We struggle with strangeness. Whether we fear who’s different or merely fear those who fear the different differently from us, home’s where our differences largely go unnoticed. It struck me how self-evident it has become to see public announcements, on a hurricane for instance, accompanied by somebody translating them into sign language. It’s difficult not to see this as progress; therefore difficult to see it as anything but self-evident. But it’s not self-evident. It’s the outcome of a struggle by strangers incapable of hearing and once discarded by society and probably labeled “deaf and dumb”. Well, it is their struggle and that of caring people who provided an understanding home to them in which they could be understood and, hence, come to their own understanding. How did they realize such a remarkable feat making acceptance of deaf people into something “so general as to make it unthinkable to see it as someone’s original idea”? The latter is Kafka’s description of that immediate insight which, once made, seems to become so entrenched in custom it is like it could not have been otherwise. Wittgenstein would probably say it becomes part of the grammar of deafness that it is a difference that ought to be accommodated. Still, however self-evident it may seem now it was anything but self-evident not so very long ago.
How can that be? What can we learn from it?
I cheated in the above paraphrase of Kafka. He does not use the verb think but – instead – used the verb feel. A challenge then could be that since it once was otherwise it could still shift again. It is a merely contingent gut feeling, and we should not take such gut feelings for granted since they are made of the same sort of stuff that made diversity such as – but not only – deafness suspect in the first place. That can’t be right though. In the example of Kafka (Goethe’s phrase “the castanet-rhythm of the children in wooden shoes”) there really is no difference between feeling and thinking; what can’t be unheard can’t be unthought, and vice versa (much in the same vein as “participatory sense-making” as proposed by H. De Jaegher). I may be a cheat but I’m no liar (I do apologize, by the way, for using such an auditory example in a piece relying on the history of deafness; the irony is not lost on me but I do wonder whether, when translated into sign language, it can be unseen).
“What stands fast does so, not because it is intrinsically obvious or convincing; it is rather held fast by what lies around it.” (Wittgenstein, On Certainty, 144)
This Wittgenstein quote is mostly taken as indicating that we have to rest somewhere: be quiet and accept things as they are. Things, on this reading, just happen to be in a certain way and the only thing we can do is avoid being confused about how they are. But it is so very confused to not ask yourself why some things stand fast and how they ar held so by their surroundings. Clearly they are held together by our social practice of language, and it is we who hold that practice together. Once the stranger is accepted as one of our own, she cannot be unheard anymore. Instead of being seen as radically different we see them as how we (our kids, our parents, our friends, …) could be. They are brought closer to us. They are brought home. We suddenly have a radical responsibility to interpret them. It is at this point – because we are scared by all this change, scared to see us as them, terrified at the increased responsibility we so get … that elaborate doctrines are constructed such as to dismiss this new claim on us. It is these constructs that are confused because they’re trying to isolate our language – our habits – from those who used to be strangers and now are amongst us.
Sure, we want to hold on to the convenient home we were used to. We want to be able to look out of the window and point our fingers at them. The thing just is that once we have seen the rabbit/duck we cannot unsee it. We can fight seeing it (that’s the kind of fight we see going on now, the fight not to want to see it) and that fight can be horrid and violent. It is literally a fight to keep the comfort of our bigotry: not to see the bigger picture. But it is a fight that will be lost because this myopic vision cannot stand fast anymore. Once the analogy is seen, everything that lies around it will force the previous certainty to shift in an irreversible way. Ultimately things will come into the new focus. We have no choice in the matter. Just like Kafka observed: it becomes self-evidently so. Not because it is just a gut feeling.
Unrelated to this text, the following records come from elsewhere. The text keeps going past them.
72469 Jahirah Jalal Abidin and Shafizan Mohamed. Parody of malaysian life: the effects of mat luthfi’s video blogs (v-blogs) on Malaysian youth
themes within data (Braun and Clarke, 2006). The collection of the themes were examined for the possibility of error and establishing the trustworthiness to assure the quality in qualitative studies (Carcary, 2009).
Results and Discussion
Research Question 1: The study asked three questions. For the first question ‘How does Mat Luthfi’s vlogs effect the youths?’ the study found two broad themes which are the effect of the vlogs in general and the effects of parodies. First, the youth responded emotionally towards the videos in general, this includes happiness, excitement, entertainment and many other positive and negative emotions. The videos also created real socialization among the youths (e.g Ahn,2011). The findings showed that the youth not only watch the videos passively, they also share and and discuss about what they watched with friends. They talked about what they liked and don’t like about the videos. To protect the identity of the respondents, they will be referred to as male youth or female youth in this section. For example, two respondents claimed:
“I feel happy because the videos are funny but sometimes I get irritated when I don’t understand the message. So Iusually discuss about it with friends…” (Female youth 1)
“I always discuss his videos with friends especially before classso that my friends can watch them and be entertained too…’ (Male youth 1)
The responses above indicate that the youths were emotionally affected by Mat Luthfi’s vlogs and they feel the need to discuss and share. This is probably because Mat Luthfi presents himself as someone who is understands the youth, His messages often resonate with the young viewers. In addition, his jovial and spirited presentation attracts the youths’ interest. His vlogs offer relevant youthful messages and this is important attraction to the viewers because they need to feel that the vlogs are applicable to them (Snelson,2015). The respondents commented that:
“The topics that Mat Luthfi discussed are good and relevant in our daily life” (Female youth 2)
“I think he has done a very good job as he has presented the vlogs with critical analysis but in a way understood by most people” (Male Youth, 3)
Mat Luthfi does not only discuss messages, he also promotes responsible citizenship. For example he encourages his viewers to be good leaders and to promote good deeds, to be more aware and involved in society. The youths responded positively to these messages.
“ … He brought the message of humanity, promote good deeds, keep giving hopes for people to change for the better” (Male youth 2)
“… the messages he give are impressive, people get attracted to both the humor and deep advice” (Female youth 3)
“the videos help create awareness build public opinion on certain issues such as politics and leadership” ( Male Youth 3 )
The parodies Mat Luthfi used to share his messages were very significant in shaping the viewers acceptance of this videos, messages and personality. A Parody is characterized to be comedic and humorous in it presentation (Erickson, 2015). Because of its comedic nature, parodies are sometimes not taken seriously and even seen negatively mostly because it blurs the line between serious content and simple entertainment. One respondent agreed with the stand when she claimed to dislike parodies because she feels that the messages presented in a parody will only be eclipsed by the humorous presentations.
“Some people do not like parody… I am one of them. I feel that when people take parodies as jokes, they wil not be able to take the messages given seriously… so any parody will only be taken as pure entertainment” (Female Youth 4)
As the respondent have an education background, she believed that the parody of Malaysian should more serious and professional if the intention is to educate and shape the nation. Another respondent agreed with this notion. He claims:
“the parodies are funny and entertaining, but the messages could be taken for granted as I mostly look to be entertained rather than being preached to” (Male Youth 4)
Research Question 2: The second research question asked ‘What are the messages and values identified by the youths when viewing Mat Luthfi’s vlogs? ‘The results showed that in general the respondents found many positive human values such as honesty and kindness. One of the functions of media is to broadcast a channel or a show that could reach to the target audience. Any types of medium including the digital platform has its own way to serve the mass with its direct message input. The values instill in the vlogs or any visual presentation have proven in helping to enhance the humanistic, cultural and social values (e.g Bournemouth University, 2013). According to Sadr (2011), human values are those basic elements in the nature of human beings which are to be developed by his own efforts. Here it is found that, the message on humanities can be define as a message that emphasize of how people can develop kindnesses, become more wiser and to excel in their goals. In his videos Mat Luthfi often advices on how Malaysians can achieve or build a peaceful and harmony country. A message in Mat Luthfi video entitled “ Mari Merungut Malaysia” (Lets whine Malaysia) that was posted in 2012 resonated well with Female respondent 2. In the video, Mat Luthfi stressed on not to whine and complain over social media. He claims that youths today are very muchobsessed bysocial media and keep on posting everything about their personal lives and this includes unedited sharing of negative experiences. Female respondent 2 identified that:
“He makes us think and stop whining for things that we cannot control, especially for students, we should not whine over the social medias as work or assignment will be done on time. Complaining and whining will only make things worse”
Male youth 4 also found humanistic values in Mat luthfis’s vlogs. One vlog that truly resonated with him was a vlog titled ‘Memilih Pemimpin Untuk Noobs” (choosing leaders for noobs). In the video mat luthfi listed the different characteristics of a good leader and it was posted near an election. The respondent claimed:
Far from it, it has destroyed a gut feeling: what was noise has now become a specific rhythmic sound.
That is obviously not the end of it. There will always be strangers. We will also always be, to some extent at least, strangers. As the old book of Exodus has it: “You shall not wrong a stranger or oppress him, for you were strangers in the land of Egypt.” Language is nothing else as trying to understand strangers and be understood by strangers. Language is there to bridge differences. To do that it needs to explain differences with a continuous risk of creating new dogmatic (patriotic, religious, scientistic, capitalist, …) boundaries that seem to stand fast but ultimately will start to drift under a pressure of understanding that the stranger’s difference is – after all the explanations – non-essential; non-essential because not at odds with the fact of participatory sense-making i.e. communication.
The fact of inclusion of people with disabilities – the strangers amongst us – literally does bring home the untenability of resting with exclusion of the different. As these different start to speak (make friends, have kids, parent, …) we reverse Foucault and see that there can be no lasting paradigm in which some people are othered. Obviously this was and is and will be a struggle but once people see the analogy between the strangers amongst us and the strangers that come to us, maybe it will be harder for those with confusing ideas to play the demagogue confusing people into feeling like enemies.